Collecting data on identities as complex and evolving as sexual orientation and gender identity is difficult. The three questions from CMS offer a good first step for states to begin collecting SOGI data, but they may exclude or alienate some members of the LGBTQ+ community. Because of this, Medicaid funding for resources and services supporting LGBTQ+ communities should not be tied to population estimates stemming from Medicaid applications.
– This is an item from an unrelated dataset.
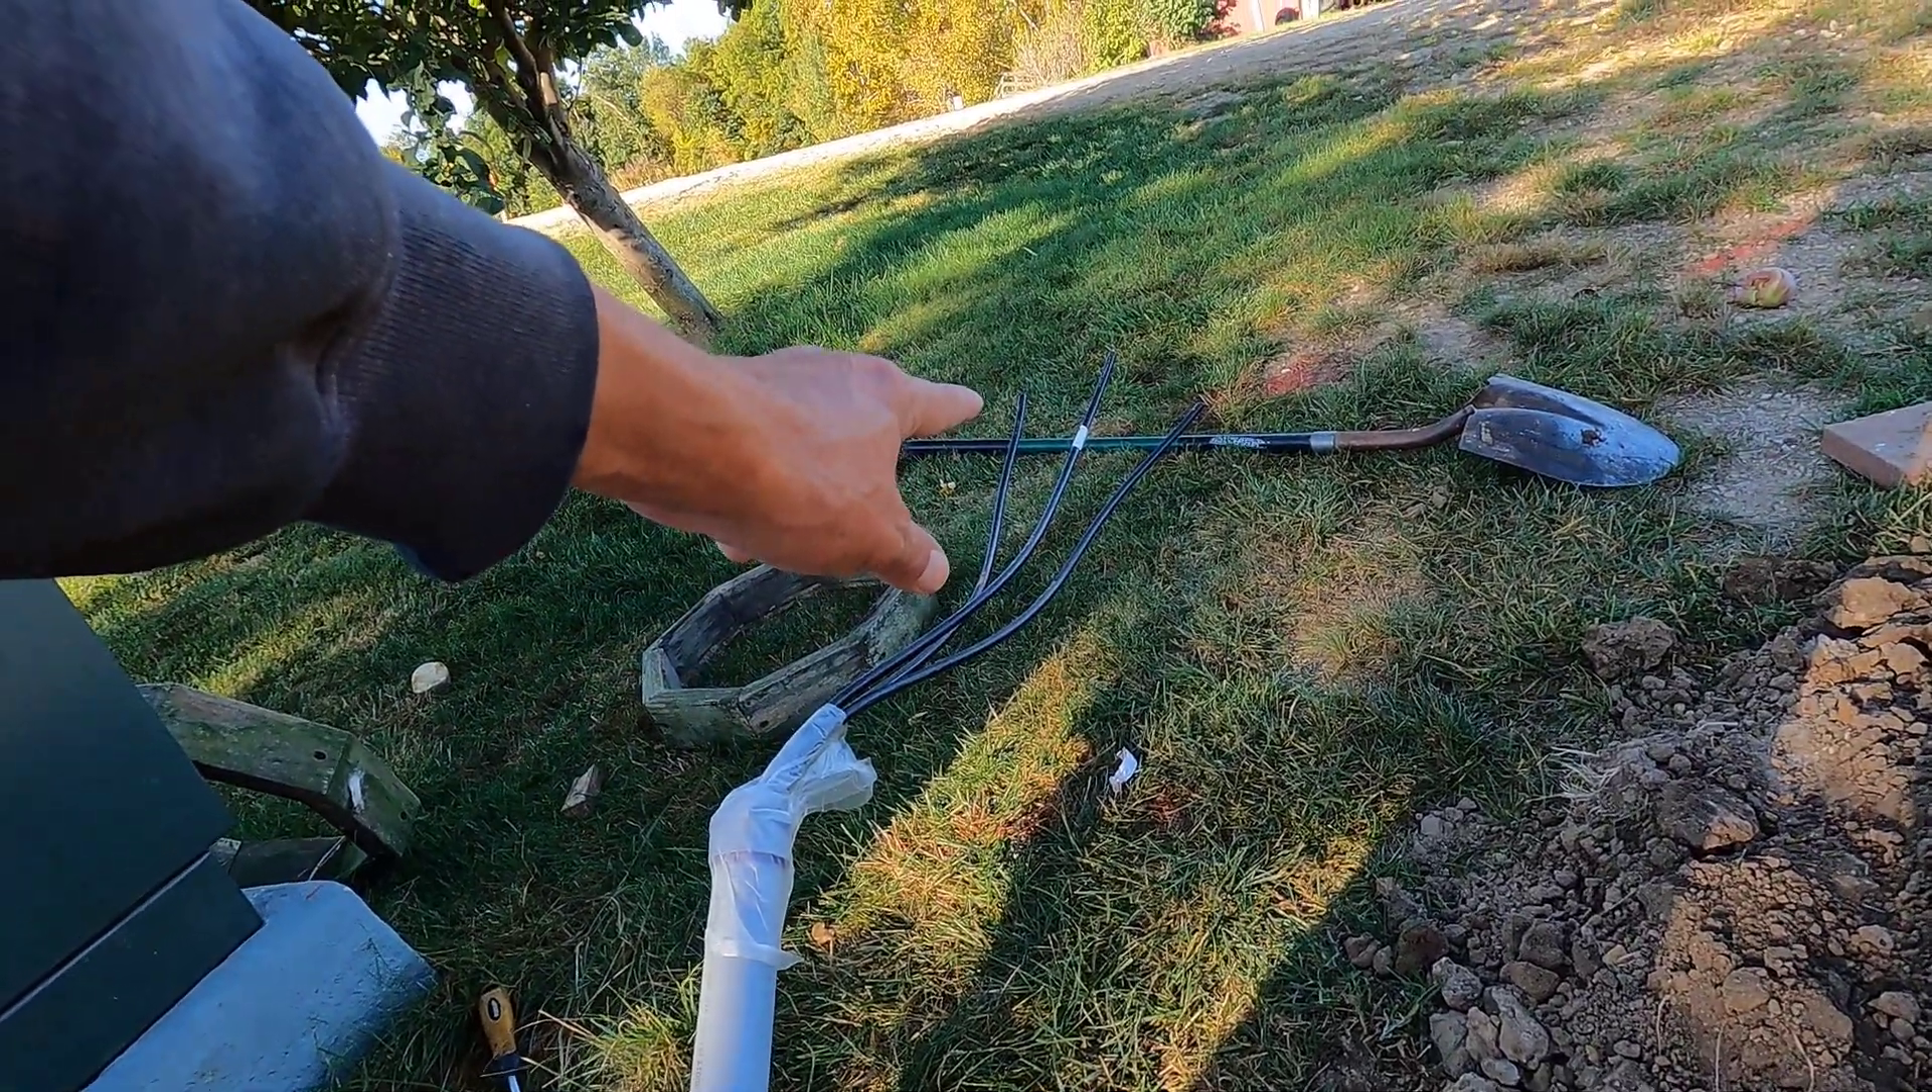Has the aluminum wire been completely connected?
No.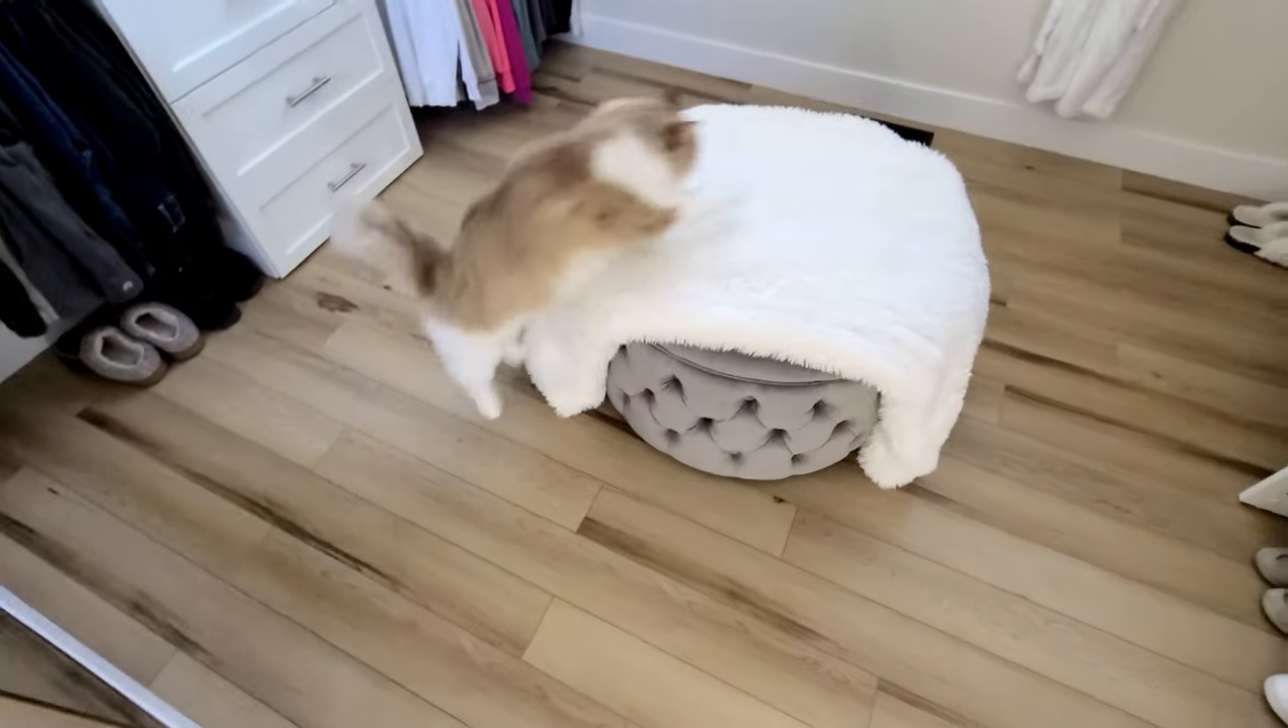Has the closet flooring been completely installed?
Yes.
  • LGBTQ+ children and youth: While some children know their gender and sexuality as young as 10 years old, many LGBTQ+ youth continue to face violence, rejection, and discrimination when coming out to their families. Efforts to collect SOGI may result in an undercount of the true population of LGBTQ+ youth as the respondents may be uncomfortable self-identifying to their parents or guardians. Fortunately, as outlined in CMS’ bulletin, members can update their responses at any time, and have the option of changing or removing previous responses. This will greatly benefit LGBTQ+ youth who may desire to change their responses throughout their time enrolled in Medicaid.
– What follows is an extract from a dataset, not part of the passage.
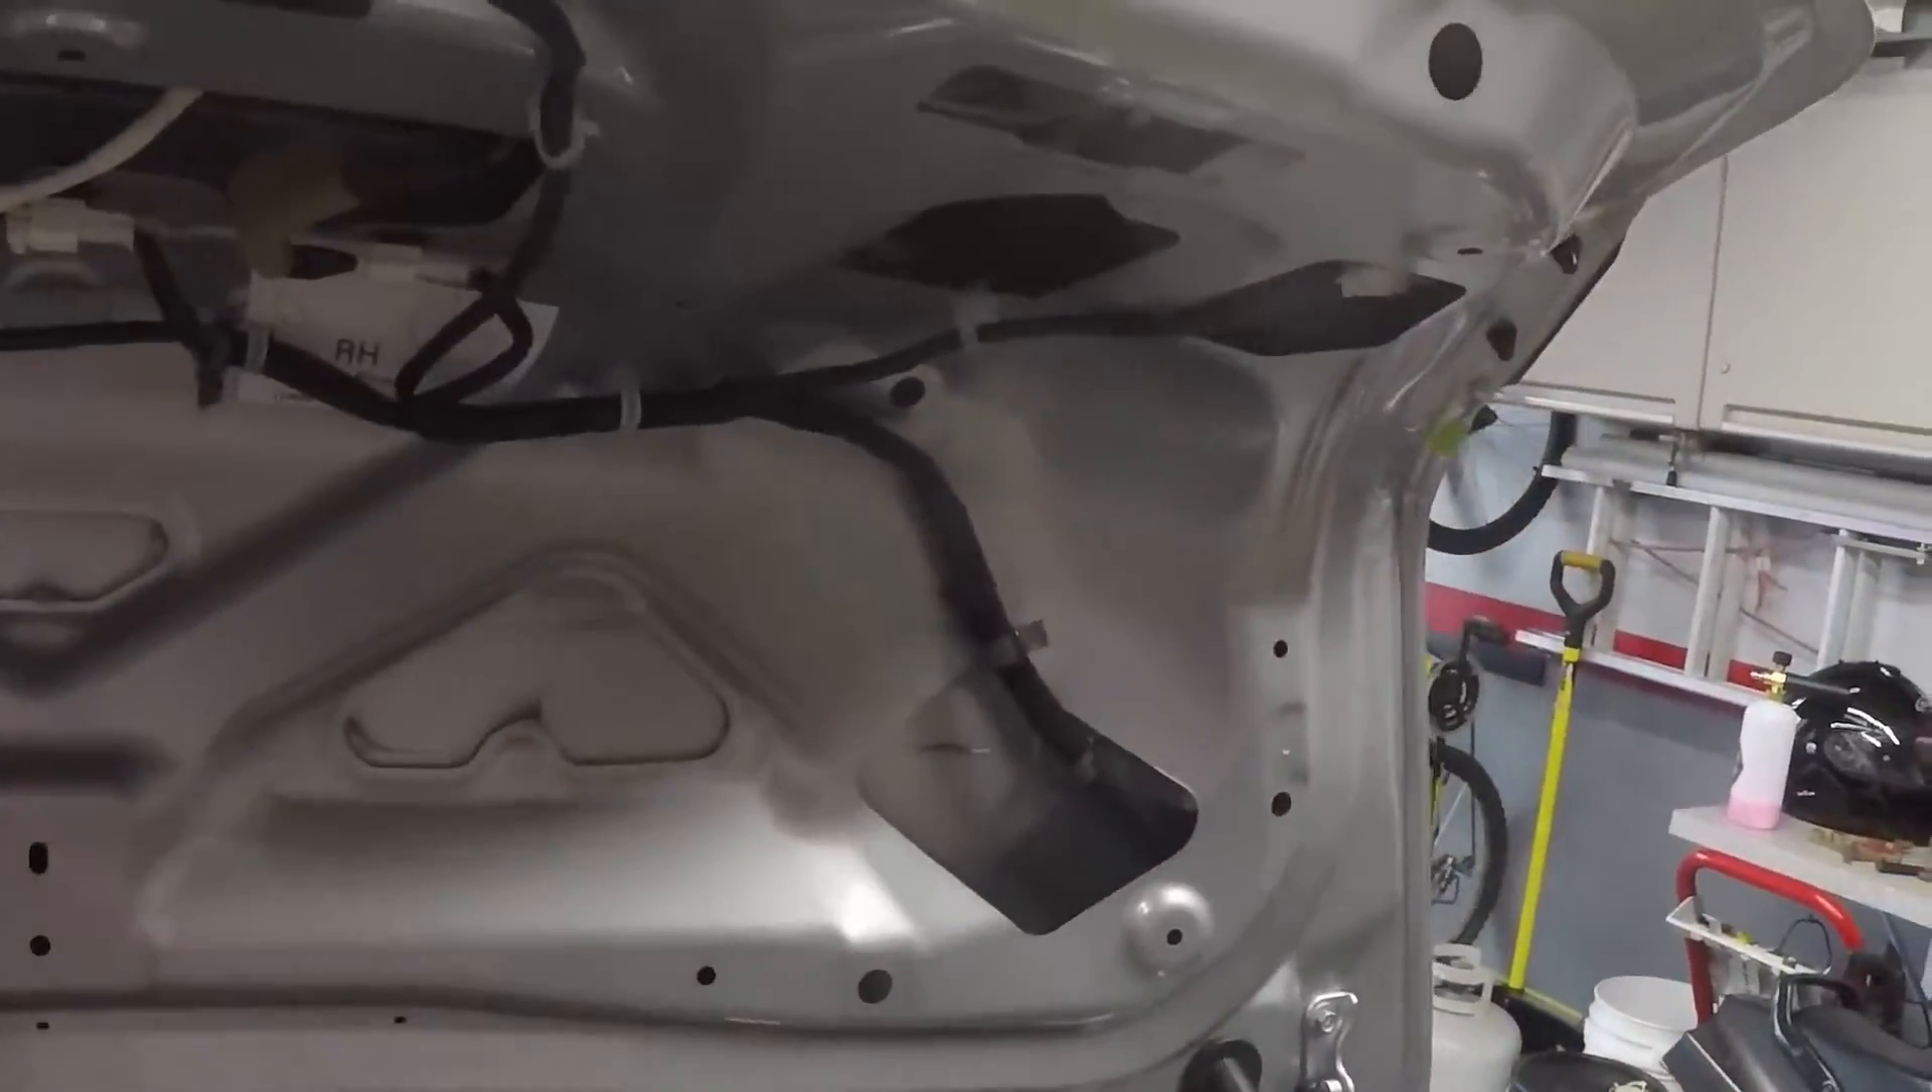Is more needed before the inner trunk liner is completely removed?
No.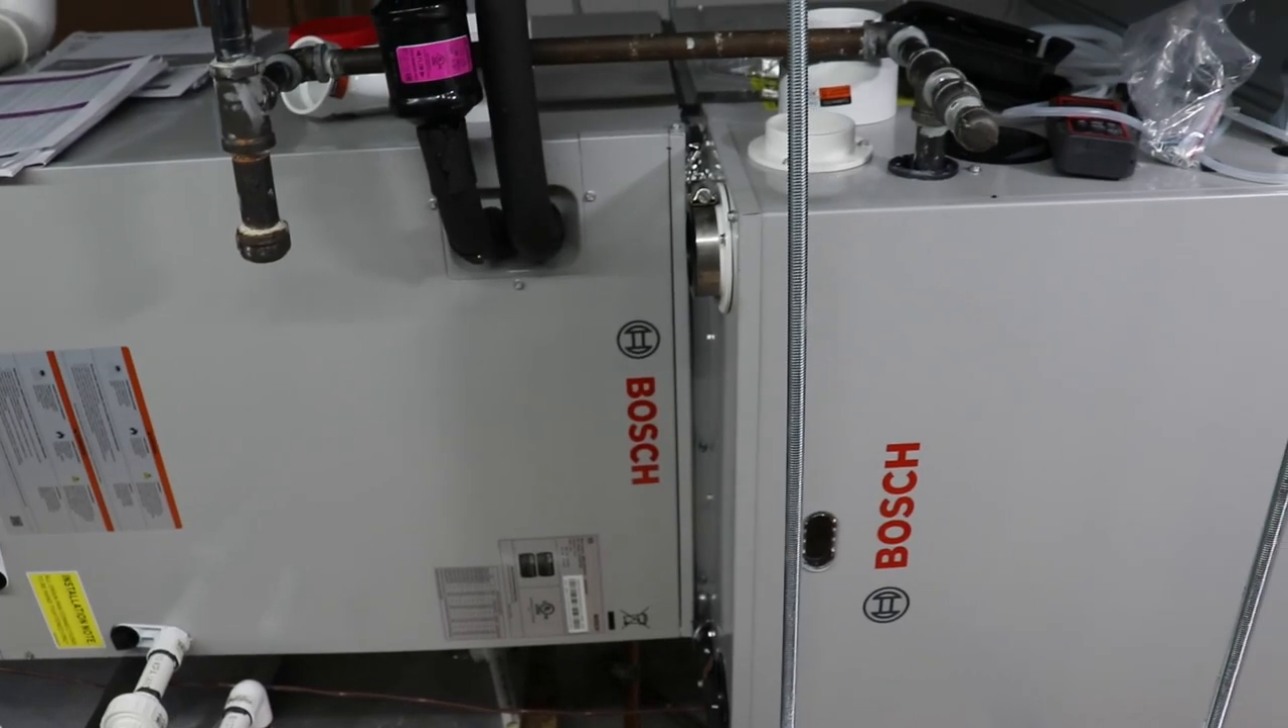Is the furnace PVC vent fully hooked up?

  • LGBTQ+ older adults: Because of systemic discrimination, LGBTQ+ adults (those age 50 years and older) experience greater rates of poverty and are more likely to be enrolled in Medicaid. Many LGBTQ+ older adults also frequently go “back in the closet” later in life in an effort to minimize the experiences of homophobia and transphobia. Because of this, LGBTQ+ older adults may be hesitant to self-identify when completing the enrollment application. As mentioned above with LGBTQ+ youth, funding for resources and services supporting LGBTQ+ older adults should not be tied to population estimates based on Medicaid data.
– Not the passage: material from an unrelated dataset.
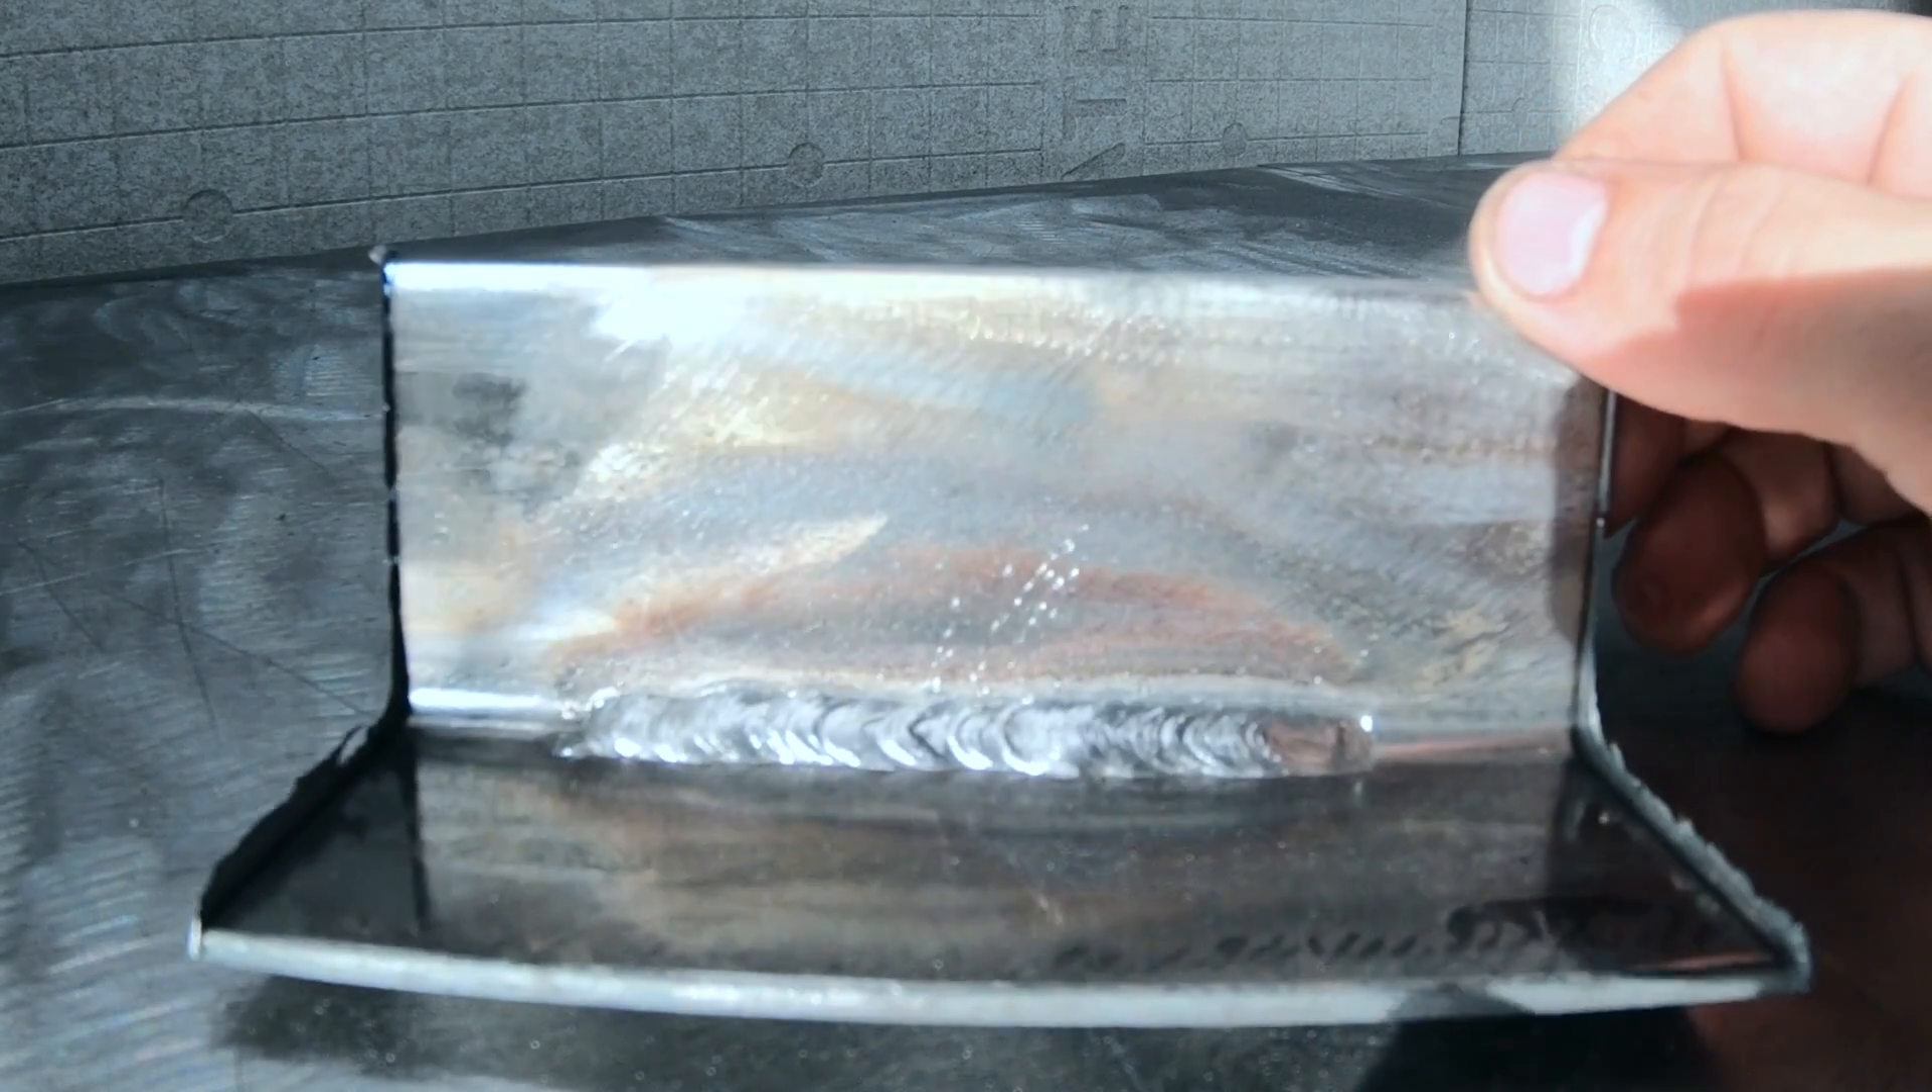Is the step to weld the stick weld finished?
Yes.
  • Intersex individuals: An estimated 1.7 percent of people are born with intersex traits and this population has historically faced discrimination when accessing health care. Understanding their experiences and needs is critical for advancing health equity. While the current model application includes one question on sex assigned at birth, this question overlooks the experience of many intersex people who are assigned a binary sex at birth only to later learn of their intersex identity. To address this concern, Oregon Health Authority’s Office of Equity recently recommended separating these questions to allow for inclusion of both sex assigned at birth and legal sex.
  • Non-English speakers: Questions on sexual and gender identity are nuanced and vary across languages and cultures. There is limited research on best practices for asking SOGI questions in languages other than English. This may result in questions that confuse non-English speaking respondents or limit non-English speakers’ ability to self-identify. Additionally, terms in other languages and cultures around gender and sexuality don’t always have clear translations in English.

What’s next?

CMS’ introduction of optional SOGI data questions is a step toward greater inclusion of LGBTQ+ communities and their health care needs. Collecting SOGI data may help policymakers and advocates better understand and address the health inequities and disparities LGBTQ+ communities face. The implementation of these questions may also facilitate identification of best practices to ensure equitable approaches to collecting, storing, and using SOGI data.

It is important to ensure next steps occur in partnership with LGBTQ+ communities — especially those outlined above — to confirm data collection and sharing data is balanced with the need for privacy and inclusion and that programs and policies identified to address health disparities align with community needs, preferences, and opportunities.